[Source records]

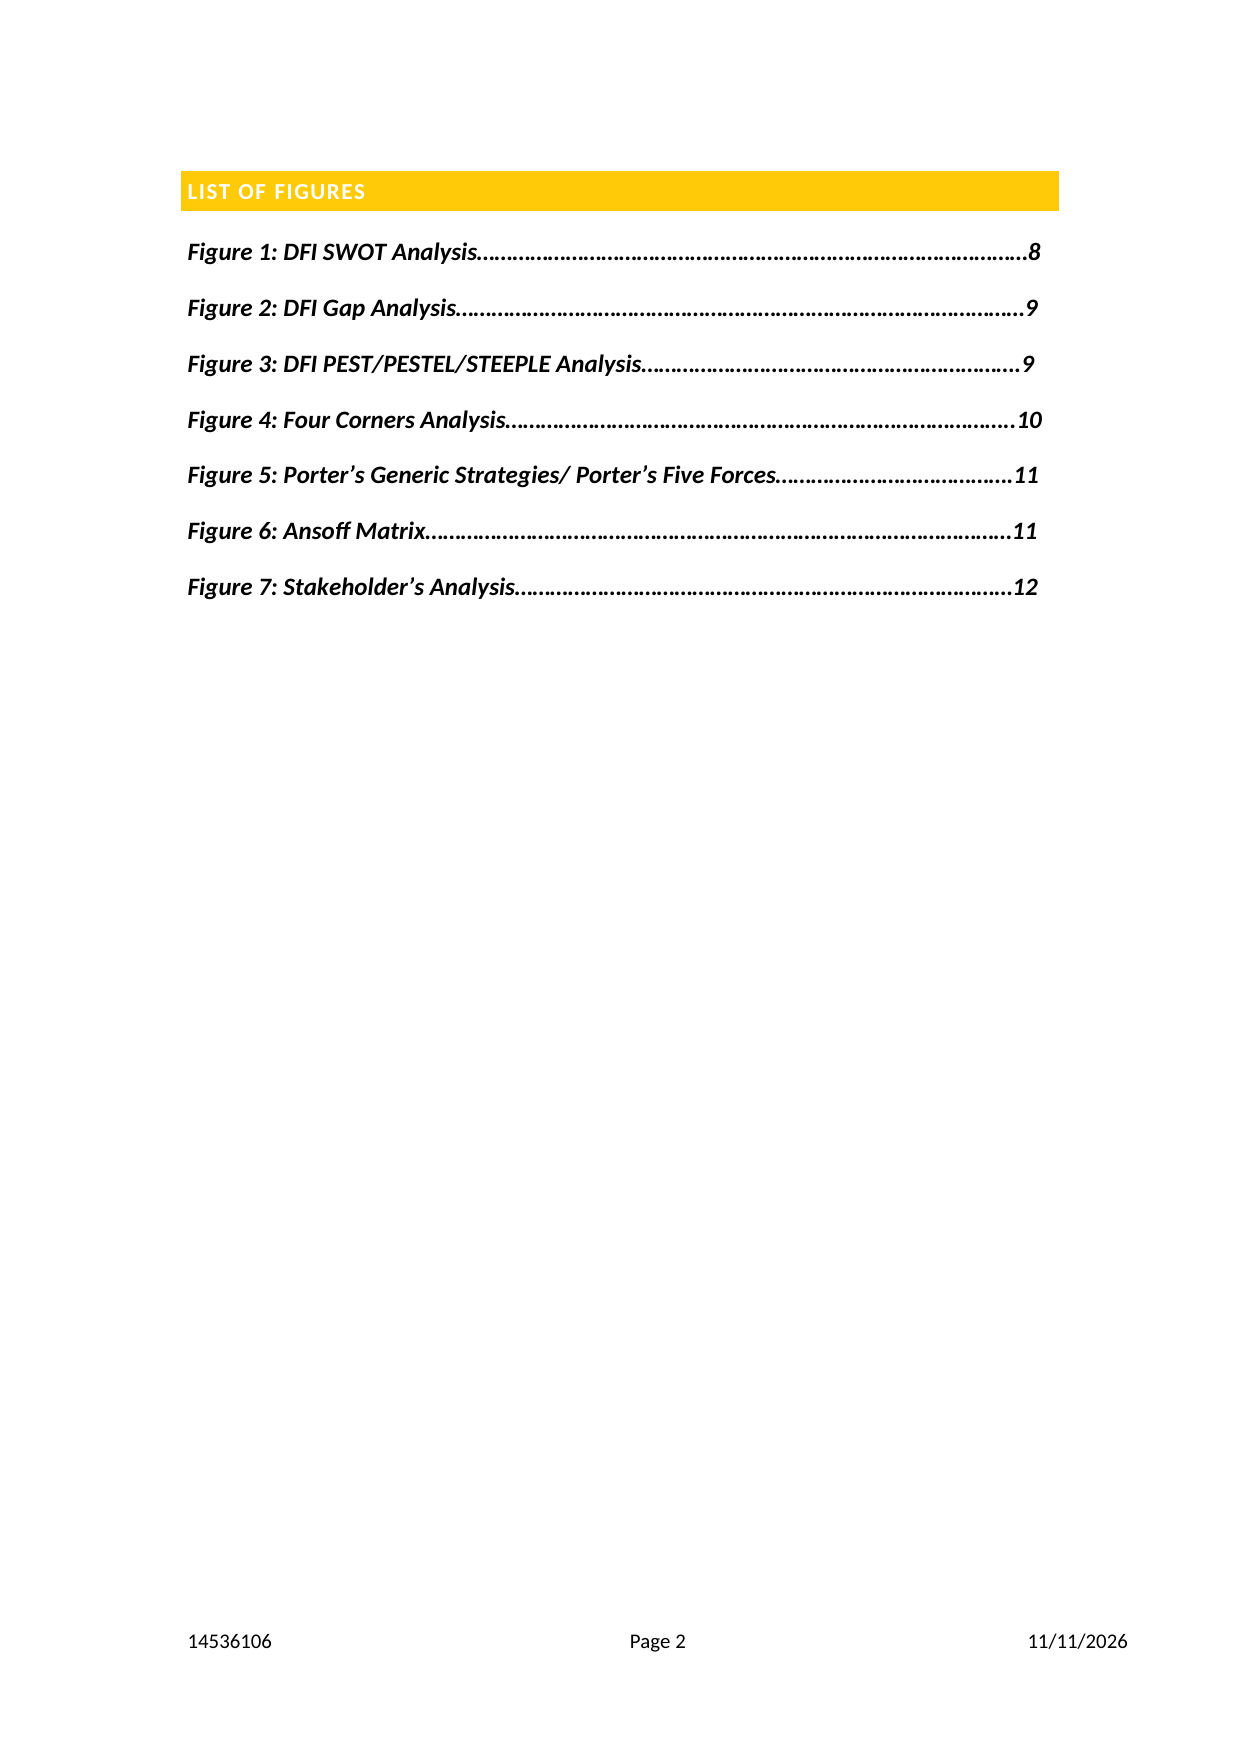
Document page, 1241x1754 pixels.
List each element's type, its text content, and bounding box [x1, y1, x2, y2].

subtitle List of FIGURES [188, 177, 1053, 205]
text Figure 1: DFI SWOT Analysis…………………………………………………………………………………8 [187, 236, 1053, 267]
text Figure 7: Stakeholder’s Analysis…………………………………………………………………………12 [187, 571, 1053, 602]
text Figure 2: DFI Gap Analysis……………………………………………………………………………………9 [187, 292, 1053, 323]
text Figure 3: DFI PEST/PESTEL/STEEPLE Analysis……………………………………………………….9 [187, 348, 1053, 378]
text Figure 5: Porter’s Generic Strategies/ Porter’s Five Forces………………………………….11 [187, 460, 1053, 490]
text Figure 6: Ansoff Matrix………………………………………………………………………………………11 [187, 516, 1053, 546]
text Figure 4: Four Corners Analysis…………………………………………………………………………..10 [187, 404, 1053, 434]
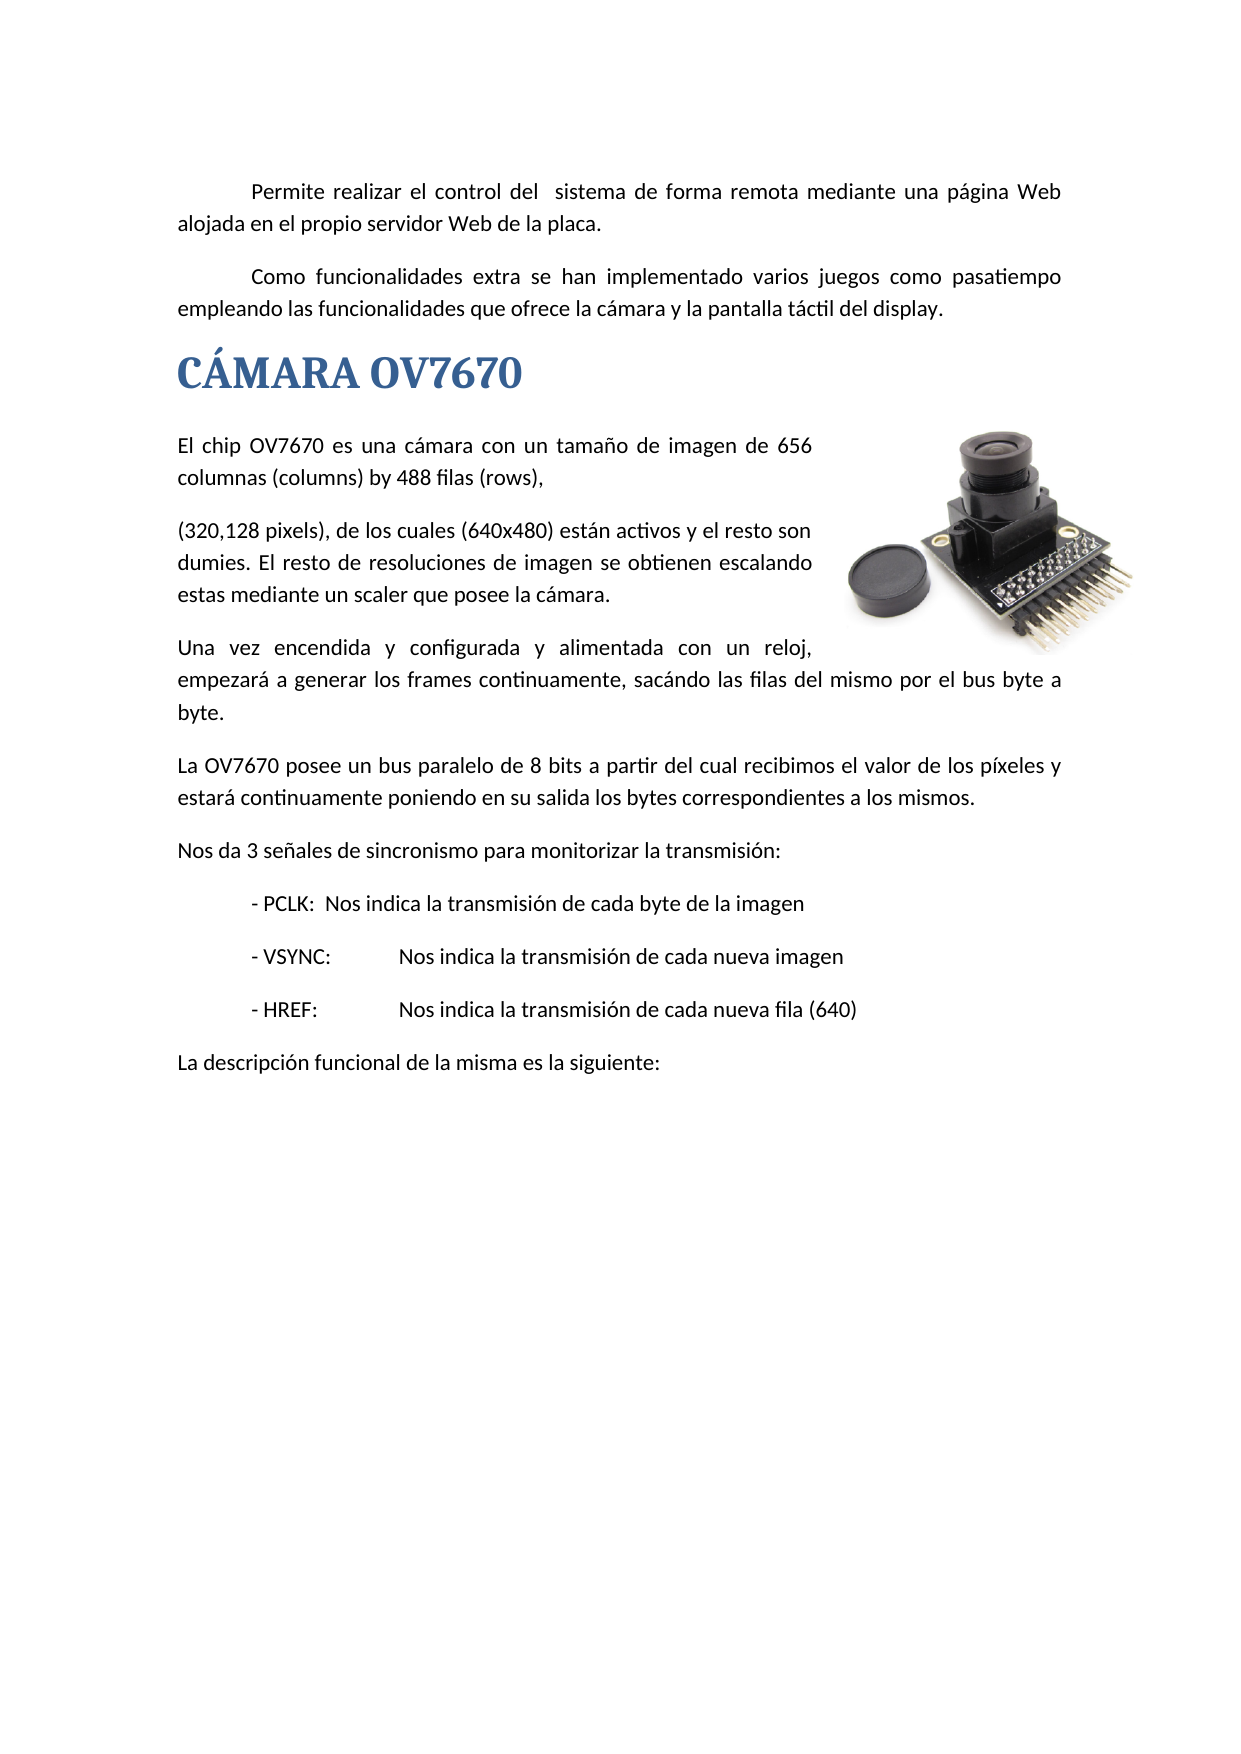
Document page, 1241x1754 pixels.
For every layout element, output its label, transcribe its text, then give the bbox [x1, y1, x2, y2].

text CÁMARA OV7670 [177, 348, 1063, 400]
text - HREF: Nos indica la transmisión de cada nueva fila (640) [177, 995, 1063, 1023]
text La OV7670 posee un bus paralelo de 8 bits a partir del cual recibimos el valor de los píxeles y estará continuamente poniendo en su salida los bytes correspondientes a los mismos. [177, 751, 1063, 811]
text La descripción funcional de la misma es la siguiente: [177, 1048, 1063, 1076]
text El chip OV7670 es una cámara con un tamaño de imagen de 656 columnas (columns) by 488 filas (rows), [177, 431, 832, 491]
text - PCLK: Nos indica la transmisión de cada byte de la imagen [177, 889, 1063, 917]
text - VSYNC: Nos indica la transmisión de cada nueva imagen [177, 942, 1063, 970]
text (320,128 pixels), de los cuales (640x480) están activos y el resto son dumies. El resto de resoluciones de imagen se obtienen escalando estas mediante un scaler que posee la cámara. [177, 516, 832, 608]
picture [832, 419, 1156, 654]
text Permite realizar el control del sistema de forma remota mediante una página Web alojada en el propio servidor Web de la placa. [177, 177, 1063, 237]
text Una vez encendida y configurada y alimentada con un reloj, empezará a generar los frames continuamente, sacándo las filas del mismo por el bus byte a byte. [177, 633, 1063, 726]
text Nos da 3 señales de sincronismo para monitorizar la transmisión: [177, 836, 1063, 864]
text Como funcionalidades extra se han implementado varios juegos como pasatiempo empleando las funcionalidades que ofrece la cámara y la pantalla táctil del display. [177, 262, 1063, 323]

- AIM OF THE TASK: Check each line above for "posee" and return the ones that have it.

- EXERCISE RESULT:
text La OV7670 posee un bus paralelo de 8 bits a partir del cual recibimos el valor de los píxeles y estará continuamente poniendo en su salida los bytes correspondientes a los mismos. [177, 751, 1063, 811]
text (320,128 pixels), de los cuales (640x480) están activos y el resto son dumies. El resto de resoluciones de imagen se obtienen escalando estas mediante un scaler que posee la cámara. [177, 516, 832, 608]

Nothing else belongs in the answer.